## [Stated goal]
Continue the passage about the Hanson Park Metra station in Chicago, picking up after its final sentence.

Commuter rail station in Chicago, Illinois

Hanson Park is a station on Metra's Milwaukee District West Line in the Hanson Park neighborhood of Chicago, Illinois. The station is 7.7 mi away from Chicago Union Station, the eastern terminus of the line. In Metra's zone-based fare system, Hanson Park is in zone 2. As of 2018, Hanson Park is the 207th busiest of Metra's 236 non-downtown stations, with an average of 58 weekday boardings. Metra's North Central Service trains use these tracks but do not stop.

As of February 15, 2024, Hanson Park is served as a flag stop by 15 trains (nine inbound, six outbound) on weekdays only.

## [Provided material]
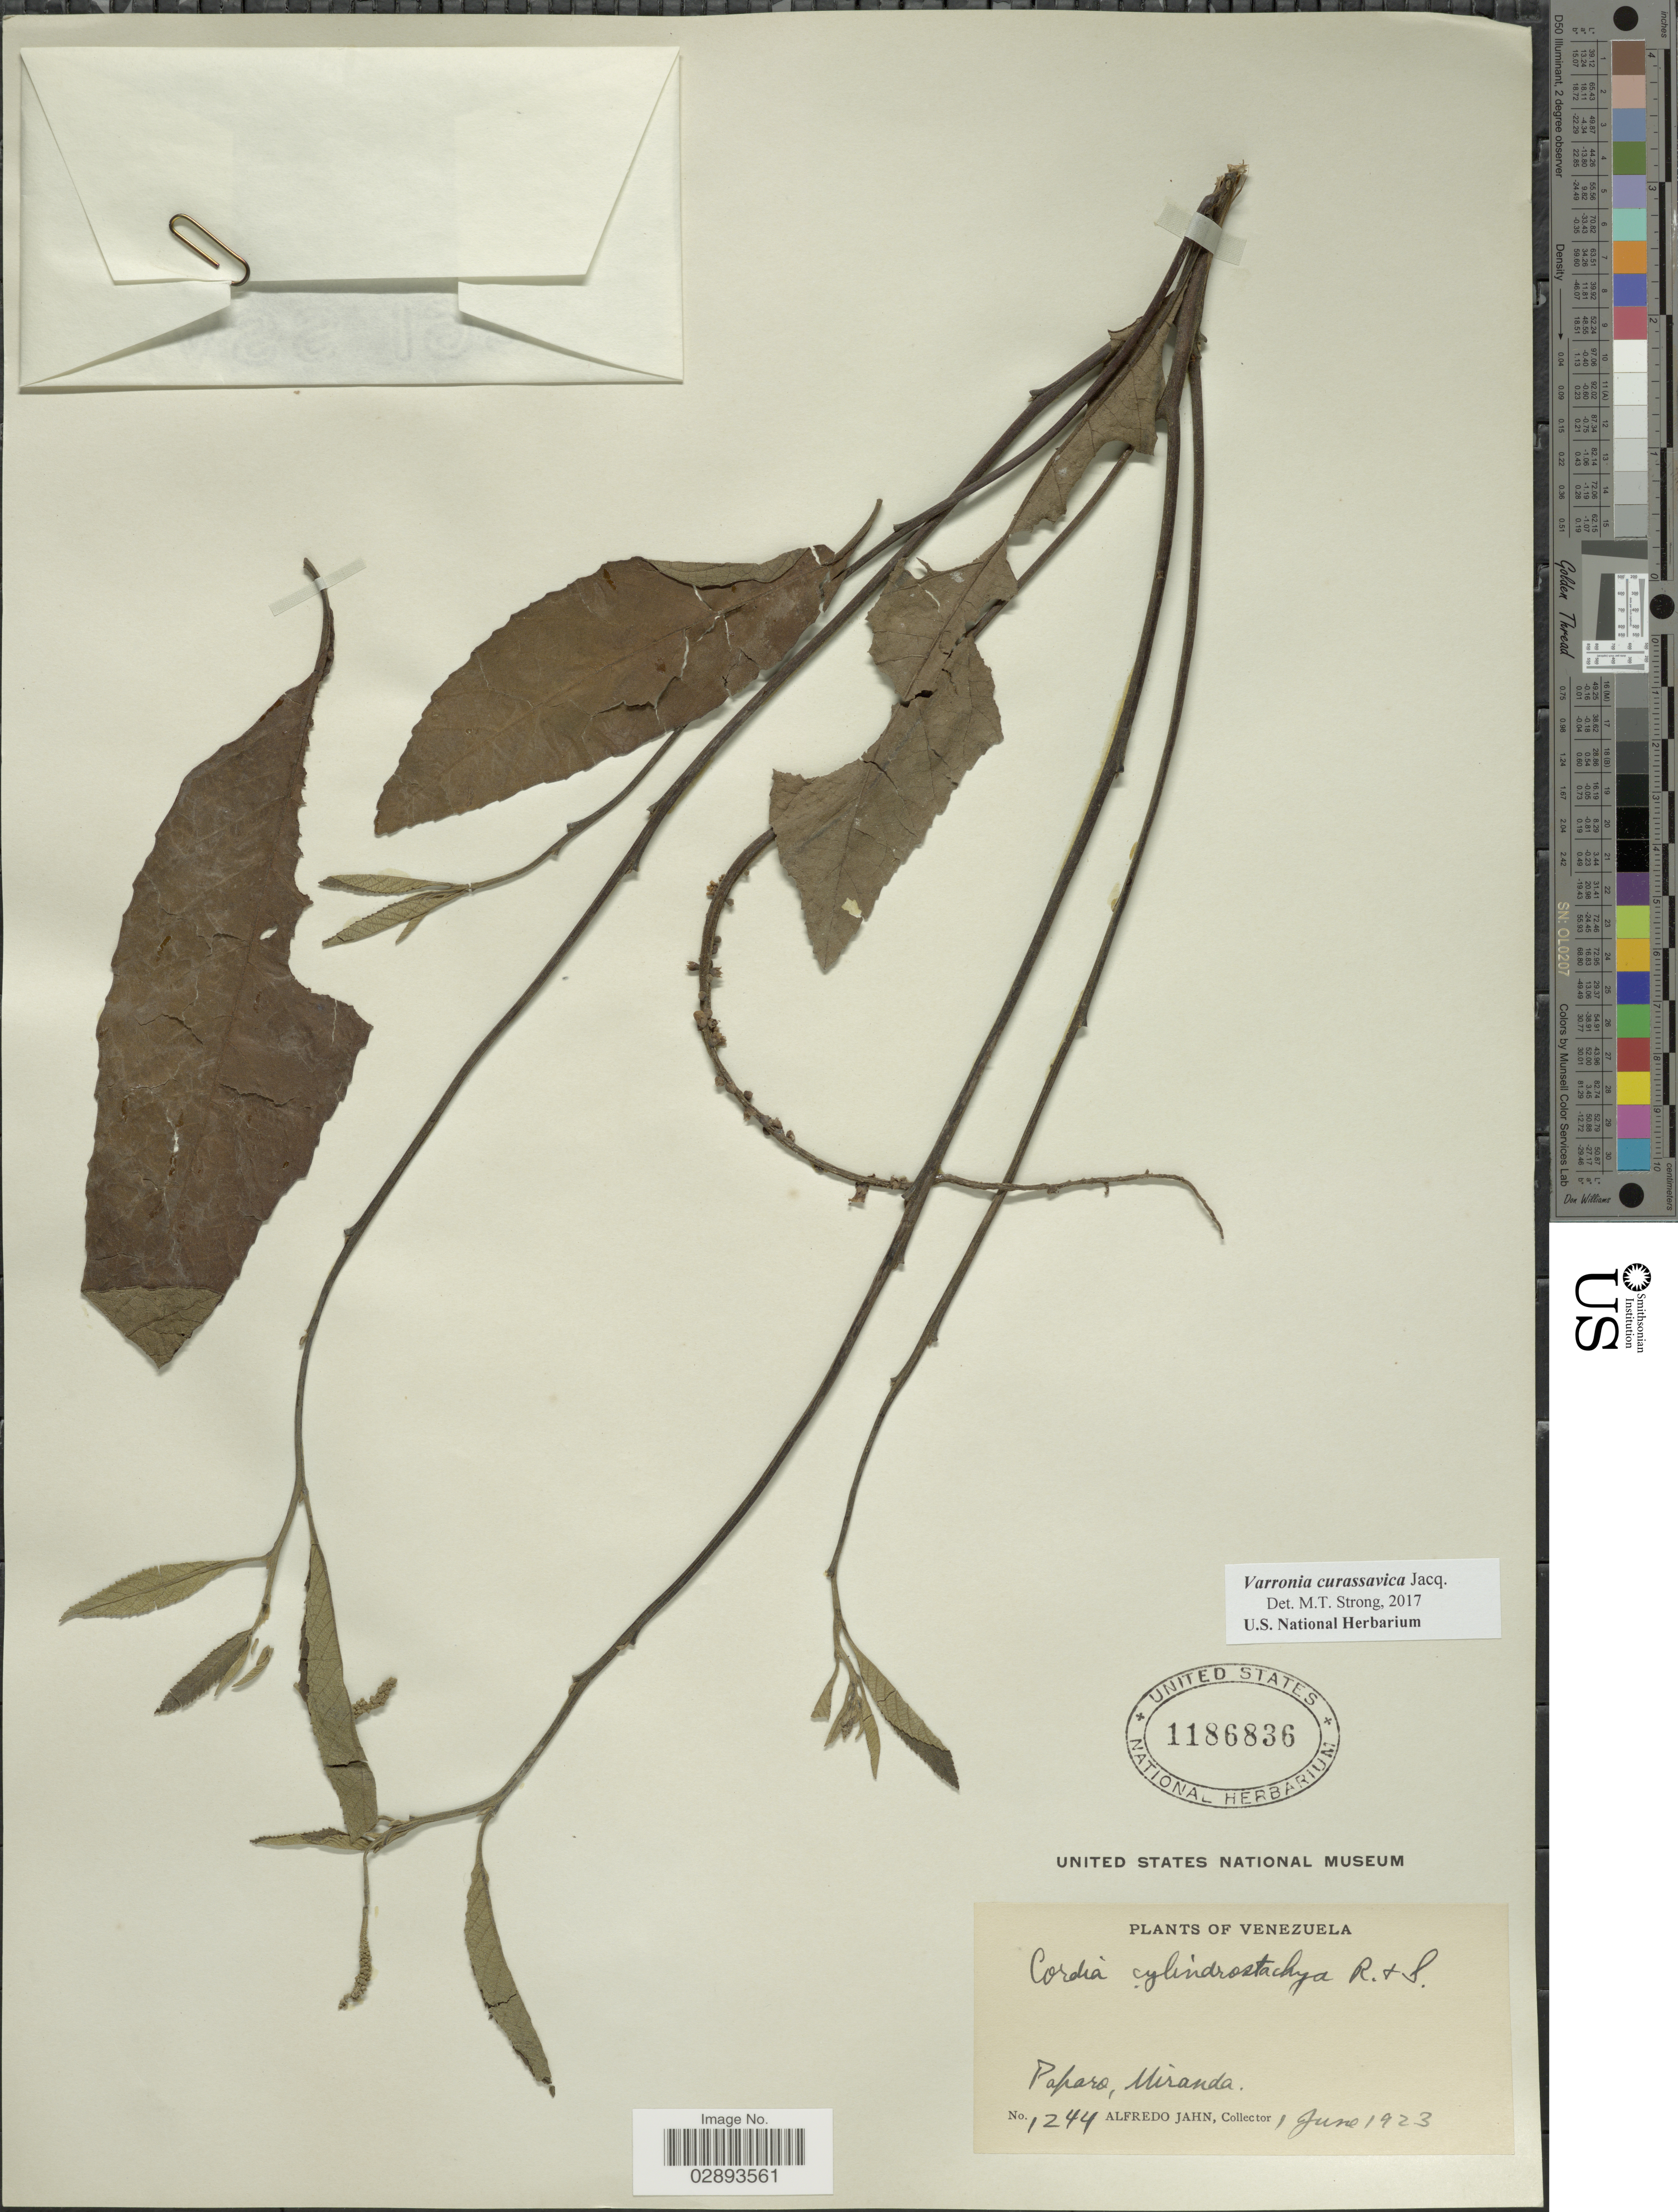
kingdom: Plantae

## [Result of this exercise]
Parking for the station is available on both sides of Armitage Avenue between Major and Parkside Avenues. The station is sandwiched between Metra's main line and several holding tracks for freight trains bound for either Bensenville Yard or the Belt Railway of Chicago to the south of the station. Chicago Public School football games are held at Hanson Stadium, which sits north of the station. There is a bridge to the east of the station that carries Central Ave (5600 W.) To the far west of the station is the former (now abandoned) television factory for Zenith Electronics. Before this station was built, the area around it was mostly a gigantic railroad yard for the Milwaukee Road until circa 1970's when it was demolished and moved to Bensenville yard. However, the Glidden grain elevator, located east of North Central Ave., remained on the former site until the 2000s when it was demolished to make way for a new shopping complex, residential dwellings and government buildings. In the 1960s, Zenith Electronics purchased a site of the Galewood Yards from the Milwaukee Road to build its new headquarters.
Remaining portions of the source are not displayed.